- SHORT PROBLEM:
Copy out the classification lines of every item below word for word, leaving the pictures out of your answer.

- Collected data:

----

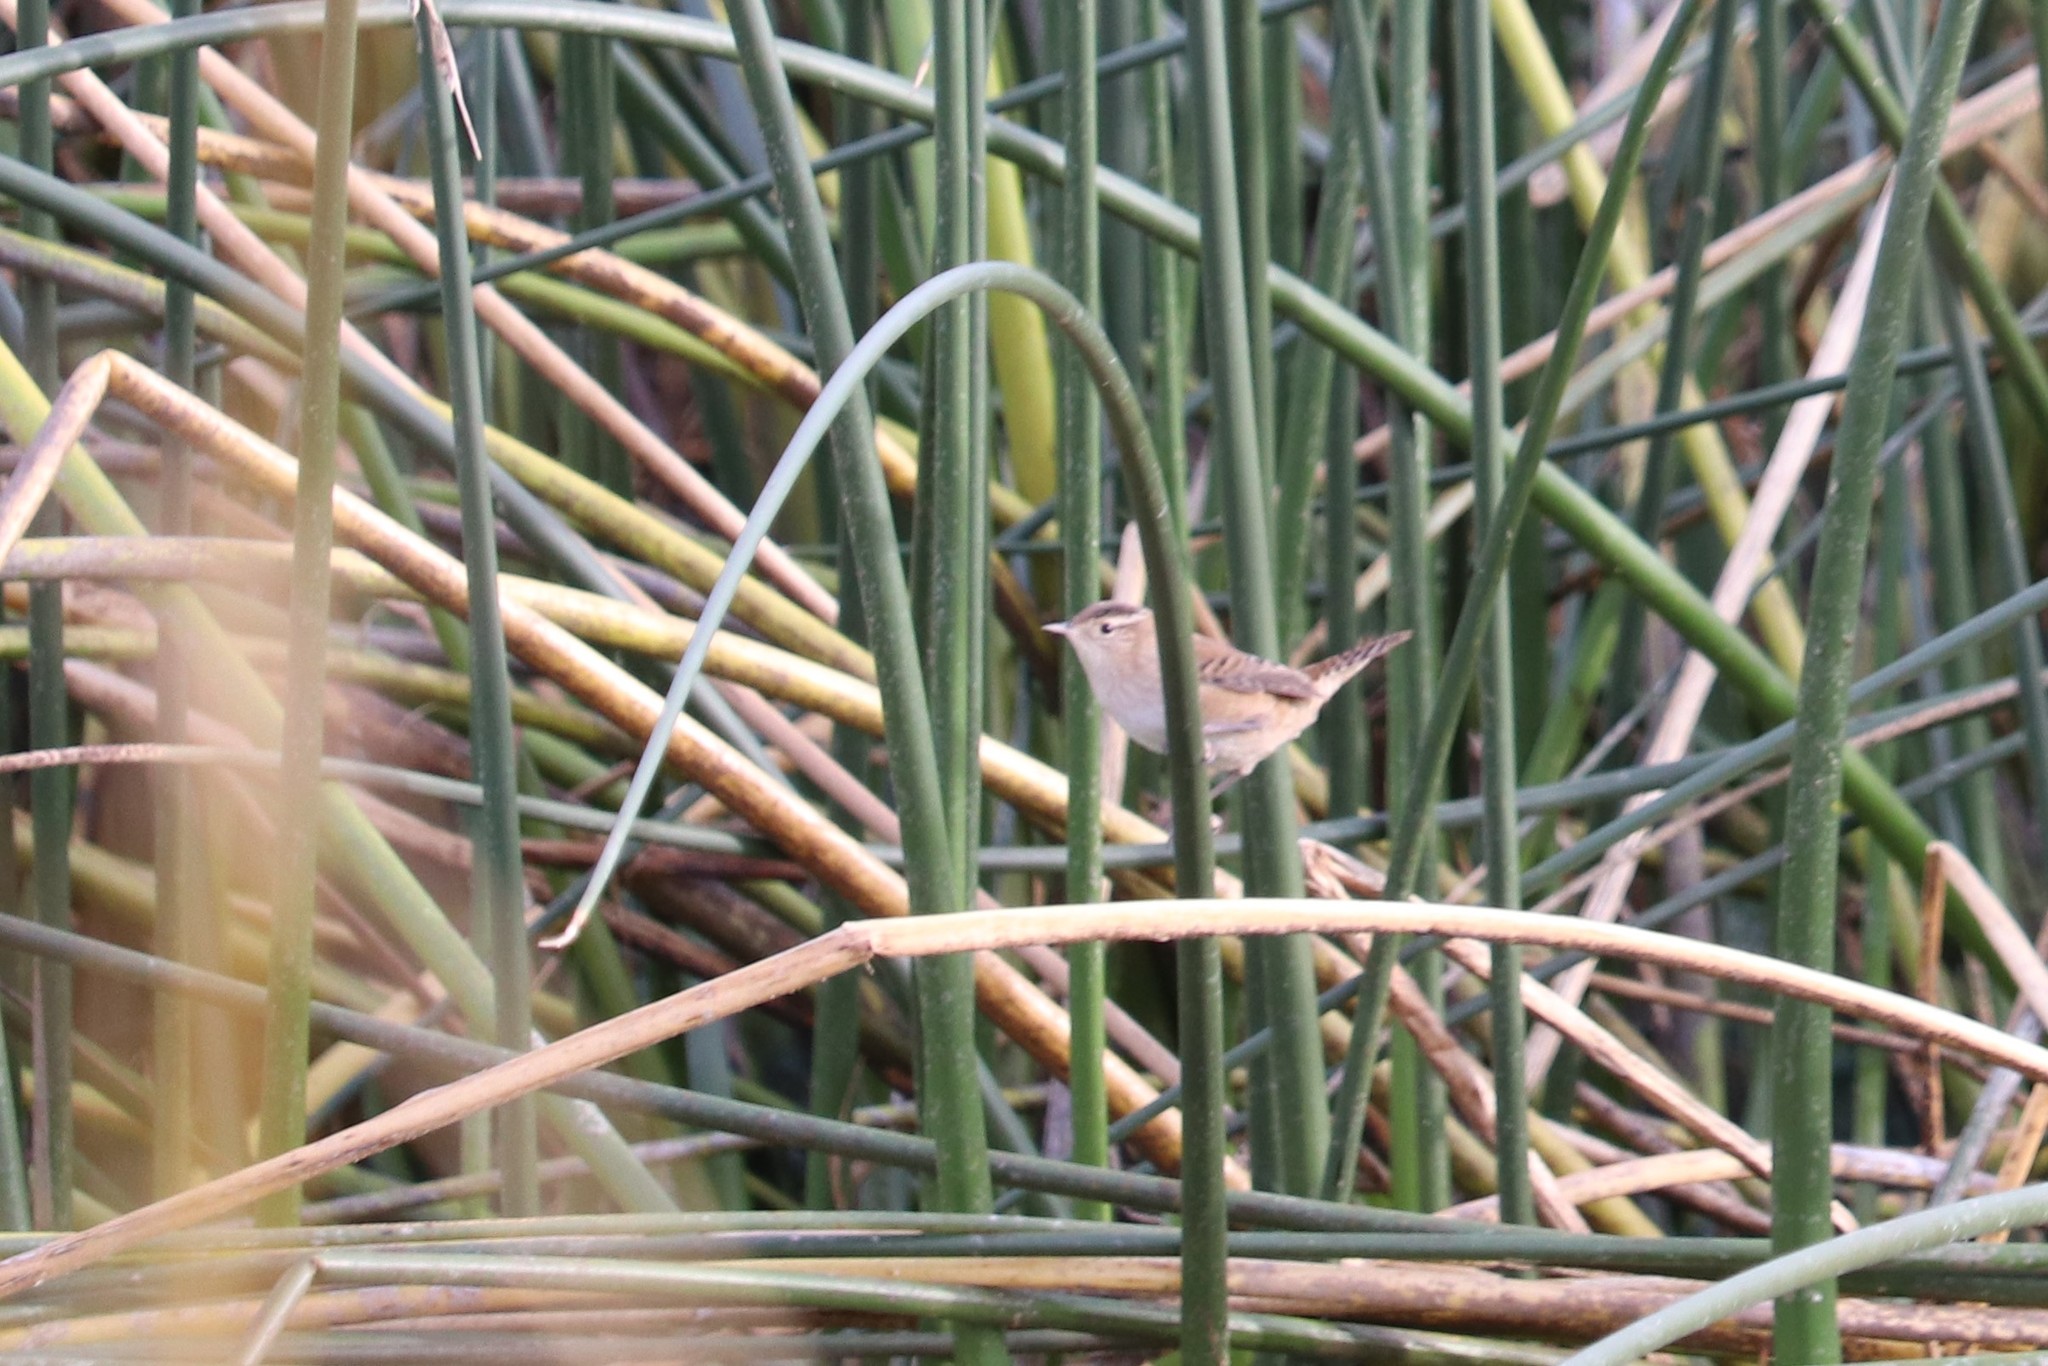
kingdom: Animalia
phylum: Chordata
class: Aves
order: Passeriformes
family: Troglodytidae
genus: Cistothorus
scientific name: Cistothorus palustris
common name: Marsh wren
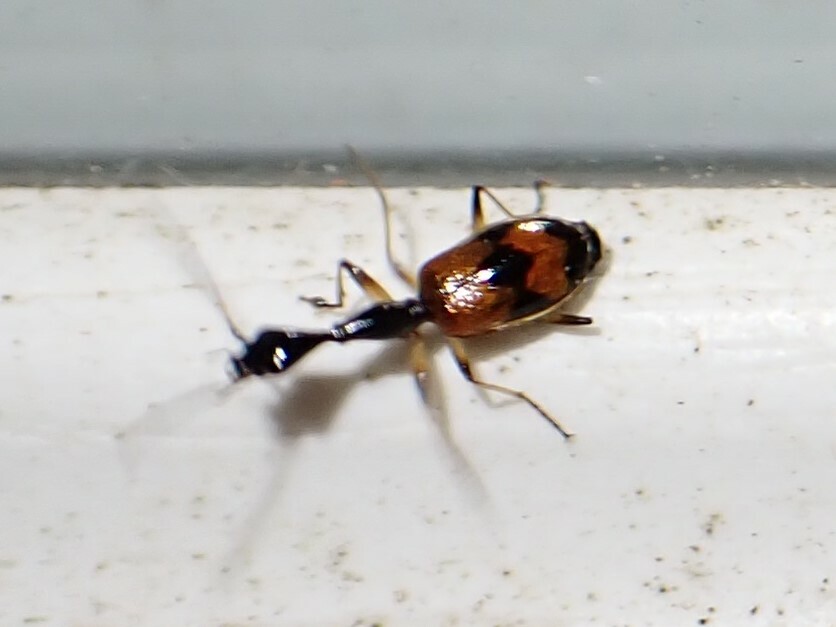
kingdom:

----

- WORKED ANSWER:
kingdom: Animalia
phylum: Chordata
class: Aves
order: Passeriformes
family: Troglodytidae
genus: Cistothorus
scientific name: Cistothorus palustris
common name: Marsh wren
kingdom:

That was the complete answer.